The result: By taking the time and effort to understand and analyse the client’s requirements, we created uniqueness that was worth paying for! All of the games were structured according to the sequence in which the centre taught these skills in their classrooms. One year down the line, a parent satisfaction survey revealed high rankings of the product on almost all parameters.


The Tale of an eLearning vendor who said "yes" and one that didn’t

Okay, this one is for you to decide what type of eLearning vendor would work best for you. Here’s an actual example, and just for fun and clarity of how it went down, let’s use a dialogue format:

Client: We have a list of topics. We need you to create 2–5-minute videos on each.

Instructional Designer: Sure, micro-learning is the thing! Let’s talk numbers: how many do you need, in what time frame, and oh yes, do you have content ready?
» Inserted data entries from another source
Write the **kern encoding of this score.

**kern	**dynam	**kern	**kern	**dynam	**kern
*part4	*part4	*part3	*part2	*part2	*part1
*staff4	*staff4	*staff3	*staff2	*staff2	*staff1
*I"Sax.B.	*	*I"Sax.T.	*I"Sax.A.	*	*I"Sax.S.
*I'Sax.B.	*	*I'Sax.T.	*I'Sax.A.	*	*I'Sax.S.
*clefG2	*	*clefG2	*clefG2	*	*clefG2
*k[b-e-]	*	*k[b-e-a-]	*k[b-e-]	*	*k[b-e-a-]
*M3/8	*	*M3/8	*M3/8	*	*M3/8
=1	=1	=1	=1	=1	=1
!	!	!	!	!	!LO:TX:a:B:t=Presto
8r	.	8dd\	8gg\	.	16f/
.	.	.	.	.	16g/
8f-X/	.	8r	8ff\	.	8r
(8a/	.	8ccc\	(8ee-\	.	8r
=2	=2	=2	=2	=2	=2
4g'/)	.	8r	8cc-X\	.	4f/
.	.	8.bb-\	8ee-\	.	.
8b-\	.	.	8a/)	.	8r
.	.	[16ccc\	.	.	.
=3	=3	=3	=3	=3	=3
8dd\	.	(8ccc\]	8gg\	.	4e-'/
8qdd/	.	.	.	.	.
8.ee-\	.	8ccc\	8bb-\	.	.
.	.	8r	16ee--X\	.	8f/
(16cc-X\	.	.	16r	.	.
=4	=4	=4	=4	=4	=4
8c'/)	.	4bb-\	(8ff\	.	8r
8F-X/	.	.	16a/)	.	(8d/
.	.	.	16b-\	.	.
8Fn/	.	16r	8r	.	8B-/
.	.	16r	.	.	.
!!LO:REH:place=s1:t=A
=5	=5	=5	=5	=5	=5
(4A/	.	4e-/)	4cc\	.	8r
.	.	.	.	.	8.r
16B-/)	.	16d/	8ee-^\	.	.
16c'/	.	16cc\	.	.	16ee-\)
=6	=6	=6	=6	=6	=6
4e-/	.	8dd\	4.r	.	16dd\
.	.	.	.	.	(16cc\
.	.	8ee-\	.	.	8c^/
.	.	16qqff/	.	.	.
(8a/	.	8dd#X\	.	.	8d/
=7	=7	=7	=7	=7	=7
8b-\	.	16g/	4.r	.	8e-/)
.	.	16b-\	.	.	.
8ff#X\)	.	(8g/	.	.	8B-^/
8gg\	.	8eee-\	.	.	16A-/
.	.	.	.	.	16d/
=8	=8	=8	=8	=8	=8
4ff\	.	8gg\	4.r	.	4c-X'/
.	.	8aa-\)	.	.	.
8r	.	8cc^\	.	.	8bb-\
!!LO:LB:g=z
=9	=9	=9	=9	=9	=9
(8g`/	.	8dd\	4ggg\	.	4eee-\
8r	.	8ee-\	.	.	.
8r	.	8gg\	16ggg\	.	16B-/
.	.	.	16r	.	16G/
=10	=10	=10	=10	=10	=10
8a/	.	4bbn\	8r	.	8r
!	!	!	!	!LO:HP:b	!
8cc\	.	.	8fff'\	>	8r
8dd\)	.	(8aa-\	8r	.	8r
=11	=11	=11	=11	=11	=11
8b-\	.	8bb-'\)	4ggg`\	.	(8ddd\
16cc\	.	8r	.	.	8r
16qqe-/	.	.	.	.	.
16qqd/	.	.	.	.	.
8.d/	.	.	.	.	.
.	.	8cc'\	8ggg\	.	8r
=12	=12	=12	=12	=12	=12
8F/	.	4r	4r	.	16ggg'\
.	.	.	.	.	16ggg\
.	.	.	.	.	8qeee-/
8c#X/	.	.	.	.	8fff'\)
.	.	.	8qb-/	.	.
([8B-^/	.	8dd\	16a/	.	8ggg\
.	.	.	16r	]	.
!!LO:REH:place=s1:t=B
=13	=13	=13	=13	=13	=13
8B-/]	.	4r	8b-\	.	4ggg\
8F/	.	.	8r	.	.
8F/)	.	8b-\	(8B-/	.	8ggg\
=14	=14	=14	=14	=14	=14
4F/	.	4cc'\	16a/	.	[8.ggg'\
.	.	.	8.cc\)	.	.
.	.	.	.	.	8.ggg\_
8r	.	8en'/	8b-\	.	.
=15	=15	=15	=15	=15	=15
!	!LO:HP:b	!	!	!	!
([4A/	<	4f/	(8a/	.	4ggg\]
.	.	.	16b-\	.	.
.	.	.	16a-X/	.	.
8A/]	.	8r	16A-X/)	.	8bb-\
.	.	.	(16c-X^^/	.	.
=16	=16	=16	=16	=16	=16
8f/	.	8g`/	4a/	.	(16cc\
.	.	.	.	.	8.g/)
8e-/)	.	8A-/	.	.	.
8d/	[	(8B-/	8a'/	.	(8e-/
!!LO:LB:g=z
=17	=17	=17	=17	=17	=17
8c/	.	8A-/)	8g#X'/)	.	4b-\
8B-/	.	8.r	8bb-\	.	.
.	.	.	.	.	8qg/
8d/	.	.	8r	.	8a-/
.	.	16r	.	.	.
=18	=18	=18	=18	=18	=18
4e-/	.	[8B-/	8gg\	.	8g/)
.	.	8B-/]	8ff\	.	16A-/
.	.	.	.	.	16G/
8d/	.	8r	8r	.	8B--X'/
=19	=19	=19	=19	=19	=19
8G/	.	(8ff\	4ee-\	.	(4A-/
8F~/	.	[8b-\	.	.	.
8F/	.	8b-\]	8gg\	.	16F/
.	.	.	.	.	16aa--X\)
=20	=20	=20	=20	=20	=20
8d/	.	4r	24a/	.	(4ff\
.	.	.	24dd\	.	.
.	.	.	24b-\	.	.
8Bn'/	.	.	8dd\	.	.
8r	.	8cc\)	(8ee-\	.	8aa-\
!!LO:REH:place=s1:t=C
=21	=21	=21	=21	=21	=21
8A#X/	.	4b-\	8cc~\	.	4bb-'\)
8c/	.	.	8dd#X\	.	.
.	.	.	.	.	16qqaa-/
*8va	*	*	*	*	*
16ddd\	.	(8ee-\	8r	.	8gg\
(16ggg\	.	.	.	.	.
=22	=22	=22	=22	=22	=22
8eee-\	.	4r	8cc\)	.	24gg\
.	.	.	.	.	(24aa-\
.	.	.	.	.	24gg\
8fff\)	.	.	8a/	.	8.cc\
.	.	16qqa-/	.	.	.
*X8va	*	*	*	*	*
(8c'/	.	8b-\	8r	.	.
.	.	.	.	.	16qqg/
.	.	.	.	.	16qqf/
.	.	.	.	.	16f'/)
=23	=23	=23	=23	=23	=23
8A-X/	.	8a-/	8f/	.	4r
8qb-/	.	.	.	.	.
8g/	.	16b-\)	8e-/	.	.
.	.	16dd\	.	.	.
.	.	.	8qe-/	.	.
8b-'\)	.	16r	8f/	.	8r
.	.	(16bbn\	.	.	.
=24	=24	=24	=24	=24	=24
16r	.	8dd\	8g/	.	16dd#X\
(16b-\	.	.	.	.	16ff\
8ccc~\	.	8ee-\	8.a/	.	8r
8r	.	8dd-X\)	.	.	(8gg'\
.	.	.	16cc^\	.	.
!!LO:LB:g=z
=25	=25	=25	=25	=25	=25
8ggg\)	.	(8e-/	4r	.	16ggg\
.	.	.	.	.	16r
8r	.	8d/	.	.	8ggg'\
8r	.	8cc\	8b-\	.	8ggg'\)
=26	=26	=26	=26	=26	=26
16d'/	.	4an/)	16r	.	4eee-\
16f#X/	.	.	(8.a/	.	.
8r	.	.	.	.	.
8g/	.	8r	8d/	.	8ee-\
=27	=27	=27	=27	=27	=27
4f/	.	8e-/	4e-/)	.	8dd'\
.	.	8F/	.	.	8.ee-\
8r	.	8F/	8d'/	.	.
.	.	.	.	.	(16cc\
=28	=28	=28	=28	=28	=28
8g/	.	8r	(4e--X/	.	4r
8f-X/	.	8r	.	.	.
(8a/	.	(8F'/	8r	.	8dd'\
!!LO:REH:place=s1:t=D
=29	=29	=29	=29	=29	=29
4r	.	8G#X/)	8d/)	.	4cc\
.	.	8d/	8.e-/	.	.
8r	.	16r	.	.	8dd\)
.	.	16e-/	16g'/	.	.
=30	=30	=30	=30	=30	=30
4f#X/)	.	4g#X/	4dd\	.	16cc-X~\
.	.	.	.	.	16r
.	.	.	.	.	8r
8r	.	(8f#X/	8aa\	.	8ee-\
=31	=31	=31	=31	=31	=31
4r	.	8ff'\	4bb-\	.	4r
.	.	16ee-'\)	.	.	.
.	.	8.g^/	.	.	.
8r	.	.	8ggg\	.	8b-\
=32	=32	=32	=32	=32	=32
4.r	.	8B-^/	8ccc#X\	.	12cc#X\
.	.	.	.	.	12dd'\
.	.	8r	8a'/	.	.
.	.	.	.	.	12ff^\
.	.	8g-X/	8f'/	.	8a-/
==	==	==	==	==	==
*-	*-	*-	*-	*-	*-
We’ll give you a budget accordingly.

Client: 150 topics. Within ‘x’ months. Content is in recordings of our classroom videos. Transcribe the videos and that would be your content.

ID (gets to work):

  • Creates a prototype of an explainer video from whatever content they could extract from the videos.

  • Hires a larger team to get the work done faster.

  • Charges the client for the number of animations done on an expedited timeline.

Client (after a year): Most teachers are not accessing these animations. The teaching practises haven’t improved. We still see the same problems in the classroom.

ID: Don’t worry, I’ve got a solution. We can add more videos to make sure they understand everything.

Client: Oh!!!!

Let’s replay this with an eLearning Consultant.

Consultant: Can you tell me more about your objectives for these animations?

Client: We want to train new teachers. They need to be know the curriculum, our pedagogy, our parent communication policies, the processes they need to follow…

Consultant: With your original requirement of animations and videos, you'll end up with a content repository. We need to train teachers systematically without cognitive load and ensure they are able to apply what they learn in the classroom.

After detailed discussions over several meetings, the consultant identifies the learning objectives and presents her solution.

  1. She starts off with a content outline based on the sequence of skills the learners need.

  2. Each module is split into bite-sized lessons with relevant scenarios for applying what they have learnt in real-life situations.

  3. To cater to different types of learners, the consultant uses a mix of text-based screens with the option of playing the audio (for auditory learners), and short, interactive animations that have the learner taking note of important points and even taking decisions to reach different points of the scenario.

  4. She designs interim tests to check understanding and module-end quizzes to check the preparedness of the employees.

  5. She presents a flipped learning and blended learning approach where teachers would learn at their own pace and then attend workshops to practice with other teachers with the trainer's help.

Client (after a year): This is exactly what we needed! The teachers are retaining the information and are able to apply it in the classrooms.

Consultant: I’m glad I could help!


A useful eLearning Consultant will help you move from EdTech-based solution to a needs- and performance-based solution.

Design resources that help learners with their challenges. Focus on the learners' needs and the learning experience. Find your elephant!